Conclusion Relating to Going Concern
Based on our review procedures, which are less extensive than those performed in an audit as described in the Basis for Conclusion section of this report, nothing has come to our attention to suggest that the Directors have inappropriately adopted the going concern basis of accounting or that the Directors have identified material uncertainties relating to going concern that are not appropriately disclosed.
This conclusion is based on the review procedures performed in accordance with ISRE (UK) 2410; however future events or conditions may cause the entity to cease to continue as a going concern.
Responsibilities of the Directors
The Directors are responsible for preparing the Half-Yearly Financial Report in accordance with the Disclosure Guidance and Transparency Rules of the United Kingdom's Financial Conduct Authority.

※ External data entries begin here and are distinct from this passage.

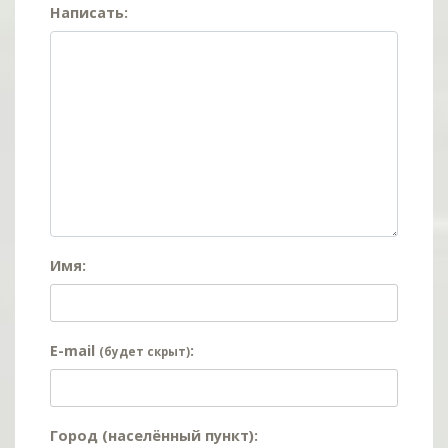
Написать:
Имя:
E-mail
:
(будет скрыт)
Город (населённый пункт):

In preparing the Half-Yearly Financial Report, the Directors are responsible for assessing the Group's ability to continue as a going concern, disclosing as applicable, matters related to going concern and using the going concern basis of accounting unless the Directors either intend to liquidate the company or to cease operations, or have no realistic alternative but to do so.
Auditor's Responsibilities for the review of the financial information
In reviewing the Half-Yearly Financial Report, we are responsible for expressing to the Group a conclusion on the condensed set of Financial Statements in the Half-Yearly Financial Report. Our conclusion, including our Conclusion Relating to Going Concern, are based on procedures that are less extensive than audit procedures, as described in the Basis for Conclusion paragraph of this report.
Use of our report
This report is made solely to the Company in accordance with ISRE (UK) 2410. Our work has been undertaken so that we might state to the Company those matters we are required to state to it in an independent review report and for no other purpose. To the fullest extent permitted by law, we do not accept or assume responsibility to anyone other than the Company, for our review work, for this report, or for the conclusions we have formed.
Deloitte LLP
Statutory Auditor
Leeds, United Kingdom
18 August 2022
Shareholder Information
Financial calendar
Half year results for the year ending December 2022 |
Announced 18 August 2022 |
Interim dividend for the year ending December 2022 |
Payable 1 December 2022 |
Results for the year ending December 2022 |
Announcement March 2023 |
Report and accounts for the year ending December 2022 |
April 2023 |
Annual General Meeting |
May 2023 |
Registrars
All administrative enquiries relating to shareholdings should, in the first instance, be directed to Computershare Investor Services PLC, PO Box 82, The Pavilions, Bridgwater Road, Bristol BS99 6ZZ (telephone: 0870 707 1134) and should clearly state the registered shareholder's name and address.
Dividend mandate
Any shareholder wishing dividends to be paid directly into a bank or building society should contact the Registrars for a dividend mandate form. Dividends paid in this way will be paid through the Bankers' Automated Clearing System ("BACS").
Website
The Group has a website that gives information on the Group and its products and provides details of significant Group announcements. The address is www.marshalls.co.uk.